How naïve and foolish I was. I don’t know what’s best for anyone, let alone myself. My ego, my need to save my aunt when she didn’t need saving, is what cost her her life.
And I don’t know how I will ever recover from this.
I wish Andor had left me behind in the city to grieve.
I wish he had left me behind to die.
In the background, there’s a faint knock at the door. I don’t even lift my head to look. Usually it’s either Solla, bringing food I won’t eat but which Lemi happily laps up, or it’s Andor. Given that the moon is high, I’m guessing it’s Andor.

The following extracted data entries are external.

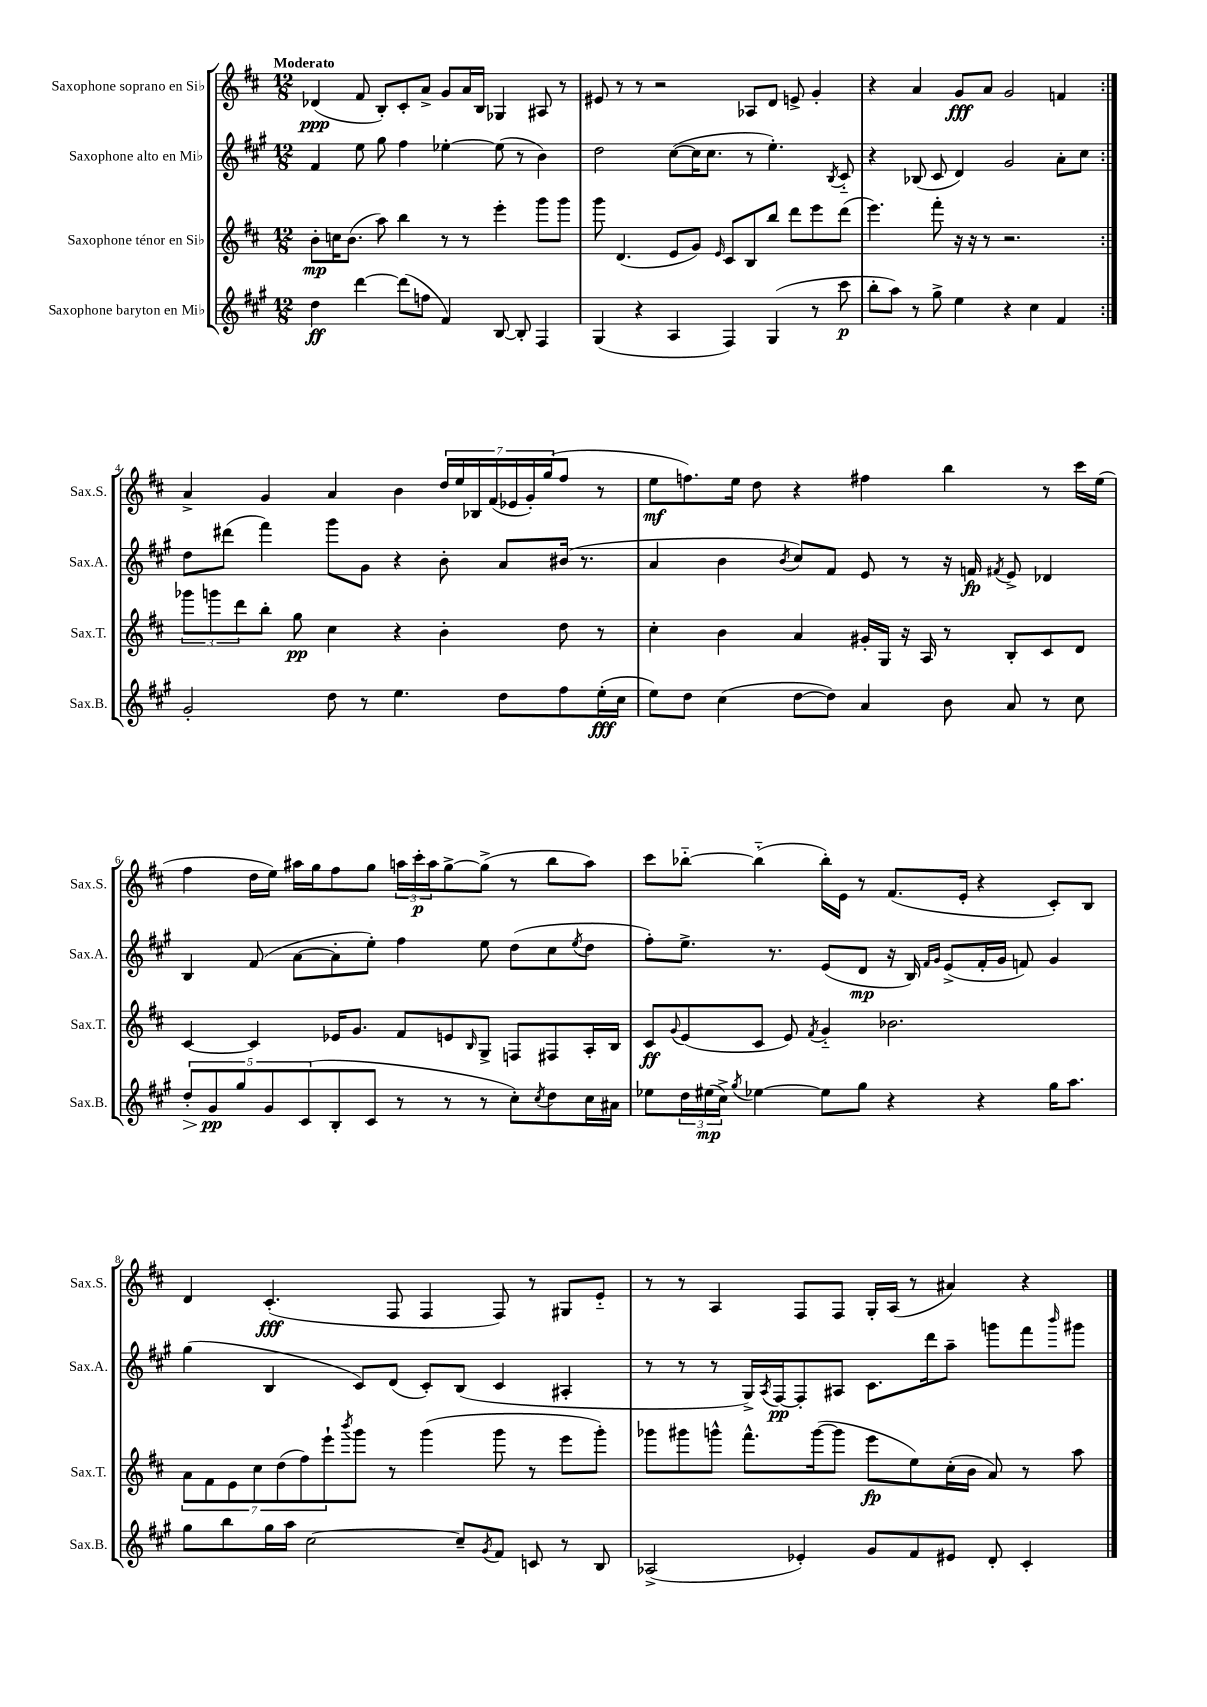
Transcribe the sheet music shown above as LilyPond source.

<<
\new StaffGroup <<
\new Staff = "s0" \with { instrumentName = "Saxophone soprano en Sib" shortInstrumentName = "Sax.S." } {
    \clef treble \key d \major \numericTimeSignature \time 12/8 \tempo "Moderato"
    \repeat volta 2 { des'4\ppp( fis'8 b8-.) cis'8-. a'8-> g'8 a'16 b16 ges4 ais8 r8 |
    eis'8 r8 r8 r2 aes8 d'8 e'8-> g'4-. |
    r4 a'4 g'8\fff a'8 g'2 f'4 | }
    a'4-> g'4 a'4 b'4 \tuplet 7/4 { d''16 e''16 bes16 fis'16( ees'16 g'16-.) g''16( } fis''8 r8 |
    e''8\mf f''8.) e''16 d''8 r4 fis''4 b''4 r8 cis'''16 e''16( |
    fis''4 d''16 e''16) ais''16 g''16 fis''8 g''8 \tuplet 3/2 { a''16 cis'''16-.\p a''16 } g''8~-> g''8->( r8 b''8 a''8) |
    cis'''8 bes''8~-_ bes''4-_( bes''16-.) e'16 r8 fis'8.( e'16-. r4 cis'8-.) b8 |
    d'4 cis'4.-.\fff( fis8 fis4 fis8) r8 gis8 e'8-_ |
    r8 r8 a4 fis8 fis8 g16-. a16( r8 ais'4) r4 \bar "|." |
}
\new Staff = "s1" \with { instrumentName = "Saxophone alto en Mib" shortInstrumentName = "Sax.A." } {
    \clef treble \key a \major \numericTimeSignature \time 12/8
    \repeat volta 2 { fis'4 e''8 gis''8 fis''4 ees''4~-. ees''8( r8 b'4) |
    d''2 cis''8~( cis''16 cis''8. r8 e''4.-.) \acciaccatura { b8 } cis'8-_ |
    r4 bes8( cis'8 d'4) gis'2 a'8-. cis''8 | }
    d''8 dis'''8( fis'''4) gis'''8 gis'8 r4 b'8-. a'8 bis'16( r8. |
    a'4 b'4 \acciaccatura { b'8 } cis''8) fis'8 e'8 r8 r16 f'16\fp \acciaccatura { fis'8 } e'8-> des'4 |
    b4 fis'8( a'8~ a'8-. e''8-.) fis''4 e''8 d''8( cis''8 \acciaccatura { e''8 } d''8 |
    fis''8-.) e''8.-> r8. e'8( d'8\mp r16 b16) \grace { fis'16 gis'16 } e'8->( fis'16-. gis'16 f'8) gis'4 |
    gis''4( b4 cis'8) d'8( cis'8-.) b8( cis'4 ais4-. |
    r8 r8 r8 gis16->) \acciaccatura { a8 } fis16~\pp fis8-. ais8 cis'8. d'''16 a''8-- g'''8 fis'''8 \grace { b'''16 } gis'''8 \bar "|." |
}
\new Staff = "s2" \with { instrumentName = "Saxophone ténor en Sib" shortInstrumentName = "Sax.T." } {
    \clef treble \key d \major \numericTimeSignature \time 12/8
    \repeat volta 2 { b'8-.\mp c''16 b'8.( a''8) b''4 r8 r8 e'''4-. g'''8 g'''8 |
    g'''8 d'4.( e'8 g'8) \grace { e'16 } cis'8 b8 b''8 d'''8 e'''8 d'''8( |
    e'''4.) fis'''8-. r16 r16 r8 r2. | }
    \tuplet 3/2 { ges'''8 g'''8 d'''8 } b''8-. g''8\pp cis''4 r4 b'4-. d''8 r8 |
    cis''4-. b'4 a'4 gis'16-. g16 r16 a16 r8 b8-. cis'8 d'8 |
    cis'4~ cis'4 ees'16 g'8. fis'8 e'8 \grace { b16 } g8-> f8 fis8 a16-. b16 |
    cis'8\ff \appoggiatura { g'8 } e'8( cis'8 e'8) \acciaccatura { fis'8 } g'4-_ bes'2. |
    \tuplet 7/4 { a'8 fis'8 e'8 cis''8 d''8( fis''8) e'''8-! } \acciaccatura { b'''8 } g'''8 r8 g'''4( g'''8 r8 e'''8 g'''8-.) |
    ges'''8 gis'''8 g'''8-^ fis'''8.-^ g'''16~( g'''8 e'''8\fp e''8) cis''16-.( b'16 a'8) r8 a''8 \bar "|." |
}
\new Staff = "s3" \with { instrumentName = "Saxophone baryton en Mib" shortInstrumentName = "Sax.B." } {
    \clef treble \key a \major \numericTimeSignature \time 12/8
    \repeat volta 2 { d''4\ff d'''4~ d'''8( f''8 fis'4) b8~ b8-. fis4 |
    gis4( r4 a4 fis4) gis4( r8 cis'''8\p |
    b''8-. a''8) r8 gis''8-> e''4 r4 cis''4 fis'4 | }
    gis'2-. d''8 r8 e''4. d''8 fis''8 e''16-.\fff( cis''16 |
    e''8) d''8 cis''4( d''8~ d''8) a'4 b'8 a'8 r8 cis''8 |
    \tuplet 5/4 { d''8-.\> gis'8\pp\! gis''8 gis'8 cis'8( } b8-. cis'8 r8 r8 r8 cis''8-.) \acciaccatura { cis''8 } d''8 cis''16 ais'16 |
    ees''8 \tuplet 3/2 { d''16 eis''16\mp( cis''16->) } \acciaccatura { gis''8 } ees''4~ ees''8 gis''8 r4 r4 gis''16 a''8. |
    gis''8 b''8 gis''16 a''16 cis''2~ cis''8-- \acciaccatura { gis'8 } fis'8 c'8 r8 b8 |
    aes2->( ees'4-.) gis'8 fis'8 eis'8 d'8-. cis'4-. \bar "|." |
}
>>
>>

I hear the door creak open. Flickering candlelight spills across the room, competing with the moon. Lemi’s tail thumps against the floor and for a moment I feel betrayed by my hound. Why did Lemi let Andor leave with my unconscious body? Why didn’t he stop him? Even now he seems happy to have Andor around, oblivious to my feelings.
Then again, I think I’m oblivious to them.
“Are you awake?” Andor asks softly.
I clear my throat. “Yes,” I whisper.
“Can I come in?”
I usually tell him to go. Or I let him stay for a few moments as he tries to talk to me, tries to reach me through my grief, searches for the person I was before this all happened. He can’t find her. Neither can I.
But tonight, with that cold, cold moon peering into the room, making the shadows darker while illuminating my pain, I don’t think I want to send Andor away. For once, I don’t want to be alone. I want to forget.
“Yes,” I tell him again, and he’s closing the door softly behind him. I reposition myself on the bed to make room for him, watching as he moves across the room, his tall, muscled body moving with such grace that it makes my heart trip. Funny how my body still has the capacity for lust, for desire, for physical need, even when it’s absolutely breaking inside.